Work required:
A verbatim copy of the data below is the required output.

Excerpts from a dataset
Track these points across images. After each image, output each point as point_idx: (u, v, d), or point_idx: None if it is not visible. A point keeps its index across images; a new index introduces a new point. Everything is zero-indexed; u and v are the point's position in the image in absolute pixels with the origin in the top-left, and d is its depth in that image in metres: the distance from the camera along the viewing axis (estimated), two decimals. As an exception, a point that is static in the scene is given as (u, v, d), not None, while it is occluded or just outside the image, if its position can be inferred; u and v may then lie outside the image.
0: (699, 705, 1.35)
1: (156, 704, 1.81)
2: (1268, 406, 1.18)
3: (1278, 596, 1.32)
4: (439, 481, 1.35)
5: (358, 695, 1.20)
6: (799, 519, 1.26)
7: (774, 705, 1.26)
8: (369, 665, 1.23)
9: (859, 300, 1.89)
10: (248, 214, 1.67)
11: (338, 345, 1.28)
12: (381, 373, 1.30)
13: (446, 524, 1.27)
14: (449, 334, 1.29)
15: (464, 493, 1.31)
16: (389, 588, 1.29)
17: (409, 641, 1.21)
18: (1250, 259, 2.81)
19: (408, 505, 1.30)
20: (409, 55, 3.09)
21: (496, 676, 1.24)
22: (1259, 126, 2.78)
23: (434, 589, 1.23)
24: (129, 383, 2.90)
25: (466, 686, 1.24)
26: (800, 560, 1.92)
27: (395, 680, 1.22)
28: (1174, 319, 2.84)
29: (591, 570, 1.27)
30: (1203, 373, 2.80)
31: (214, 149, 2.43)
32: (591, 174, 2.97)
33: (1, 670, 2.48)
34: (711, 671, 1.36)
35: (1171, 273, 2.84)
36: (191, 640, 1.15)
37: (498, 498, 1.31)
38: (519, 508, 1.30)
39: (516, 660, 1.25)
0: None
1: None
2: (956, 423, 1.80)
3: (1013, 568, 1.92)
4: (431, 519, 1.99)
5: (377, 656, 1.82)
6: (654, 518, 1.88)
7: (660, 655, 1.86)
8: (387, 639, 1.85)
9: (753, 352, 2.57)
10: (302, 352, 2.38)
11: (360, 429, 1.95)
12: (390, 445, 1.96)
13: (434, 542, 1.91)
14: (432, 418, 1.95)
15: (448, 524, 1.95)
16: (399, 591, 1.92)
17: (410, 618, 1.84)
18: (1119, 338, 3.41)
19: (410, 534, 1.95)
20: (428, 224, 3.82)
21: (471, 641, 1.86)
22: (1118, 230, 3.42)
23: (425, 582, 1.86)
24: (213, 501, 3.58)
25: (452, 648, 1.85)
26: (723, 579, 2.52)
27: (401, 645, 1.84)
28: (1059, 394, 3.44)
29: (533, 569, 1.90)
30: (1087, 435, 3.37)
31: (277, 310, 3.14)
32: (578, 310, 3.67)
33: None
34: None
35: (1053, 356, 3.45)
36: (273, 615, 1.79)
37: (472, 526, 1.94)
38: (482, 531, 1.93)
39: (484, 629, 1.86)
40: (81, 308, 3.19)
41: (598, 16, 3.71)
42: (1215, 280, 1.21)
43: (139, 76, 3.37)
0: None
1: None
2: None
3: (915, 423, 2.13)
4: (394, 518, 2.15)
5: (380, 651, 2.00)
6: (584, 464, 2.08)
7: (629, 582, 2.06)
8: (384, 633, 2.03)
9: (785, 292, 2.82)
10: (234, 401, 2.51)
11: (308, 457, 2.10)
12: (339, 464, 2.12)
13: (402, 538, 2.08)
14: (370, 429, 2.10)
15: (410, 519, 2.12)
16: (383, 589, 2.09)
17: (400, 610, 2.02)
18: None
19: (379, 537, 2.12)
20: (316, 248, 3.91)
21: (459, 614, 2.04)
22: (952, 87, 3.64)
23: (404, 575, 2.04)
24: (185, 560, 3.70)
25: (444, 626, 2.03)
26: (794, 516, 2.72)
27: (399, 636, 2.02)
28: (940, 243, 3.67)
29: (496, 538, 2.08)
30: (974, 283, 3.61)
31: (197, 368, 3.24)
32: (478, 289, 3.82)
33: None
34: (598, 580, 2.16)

Answer box:
Track these points across images. After each image, output each point as point_idx: (u, v, d), or point_idx: None if it is not visible. A point keeps its index across images; a new index introduces a new point. Everything is zero-indexed; u and v are the point's position in the image in absolute pixels with the origin in the top-left, and d is its depth in that image in metres: the distance from the camera along the viewing axis (estimated), two decimals. As an exception, a point that is static in the scene is given as (u, v, d), not None, while it is occluded or just outside the image, if its position can be inferred; u and v may then lie outside the image.
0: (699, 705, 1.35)
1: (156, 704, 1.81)
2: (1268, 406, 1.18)
3: (1278, 596, 1.32)
4: (439, 481, 1.35)
5: (358, 695, 1.20)
6: (799, 519, 1.26)
7: (774, 705, 1.26)
8: (369, 665, 1.23)
9: (859, 300, 1.89)
10: (248, 214, 1.67)
11: (338, 345, 1.28)
12: (381, 373, 1.30)
13: (446, 524, 1.27)
14: (449, 334, 1.29)
15: (464, 493, 1.31)
16: (389, 588, 1.29)
17: (409, 641, 1.21)
18: (1250, 259, 2.81)
19: (408, 505, 1.30)
20: (409, 55, 3.09)
21: (496, 676, 1.24)
22: (1259, 126, 2.78)
23: (434, 589, 1.23)
24: (129, 383, 2.90)
25: (466, 686, 1.24)
26: (800, 560, 1.92)
27: (395, 680, 1.22)
28: (1174, 319, 2.84)
29: (591, 570, 1.27)
30: (1203, 373, 2.80)
31: (214, 149, 2.43)
32: (591, 174, 2.97)
33: (1, 670, 2.48)
34: (711, 671, 1.36)
35: (1171, 273, 2.84)
36: (191, 640, 1.15)
37: (498, 498, 1.31)
38: (519, 508, 1.30)
39: (516, 660, 1.25)
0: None
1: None
2: (956, 423, 1.80)
3: (1013, 568, 1.92)
4: (431, 519, 1.99)
5: (377, 656, 1.82)
6: (654, 518, 1.88)
7: (660, 655, 1.86)
8: (387, 639, 1.85)
9: (753, 352, 2.57)
10: (302, 352, 2.38)
11: (360, 429, 1.95)
12: (390, 445, 1.96)
13: (434, 542, 1.91)
14: (432, 418, 1.95)
15: (448, 524, 1.95)
16: (399, 591, 1.92)
17: (410, 618, 1.84)
18: (1119, 338, 3.41)
19: (410, 534, 1.95)
20: (428, 224, 3.82)
21: (471, 641, 1.86)
22: (1118, 230, 3.42)
23: (425, 582, 1.86)
24: (213, 501, 3.58)
25: (452, 648, 1.85)
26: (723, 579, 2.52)
27: (401, 645, 1.84)
28: (1059, 394, 3.44)
29: (533, 569, 1.90)
30: (1087, 435, 3.37)
31: (277, 310, 3.14)
32: (578, 310, 3.67)
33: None
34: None
35: (1053, 356, 3.45)
36: (273, 615, 1.79)
37: (472, 526, 1.94)
38: (482, 531, 1.93)
39: (484, 629, 1.86)
40: (81, 308, 3.19)
41: (598, 16, 3.71)
42: (1215, 280, 1.21)
43: (139, 76, 3.37)
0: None
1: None
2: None
3: (915, 423, 2.13)
4: (394, 518, 2.15)
5: (380, 651, 2.00)
6: (584, 464, 2.08)
7: (629, 582, 2.06)
8: (384, 633, 2.03)
9: (785, 292, 2.82)
10: (234, 401, 2.51)
11: (308, 457, 2.10)
12: (339, 464, 2.12)
13: (402, 538, 2.08)
14: (370, 429, 2.10)
15: (410, 519, 2.12)
16: (383, 589, 2.09)
17: (400, 610, 2.02)
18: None
19: (379, 537, 2.12)
20: (316, 248, 3.91)
21: (459, 614, 2.04)
22: (952, 87, 3.64)
23: (404, 575, 2.04)
24: (185, 560, 3.70)
25: (444, 626, 2.03)
26: (794, 516, 2.72)
27: (399, 636, 2.02)
28: (940, 243, 3.67)
29: (496, 538, 2.08)
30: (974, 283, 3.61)
31: (197, 368, 3.24)
32: (478, 289, 3.82)
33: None
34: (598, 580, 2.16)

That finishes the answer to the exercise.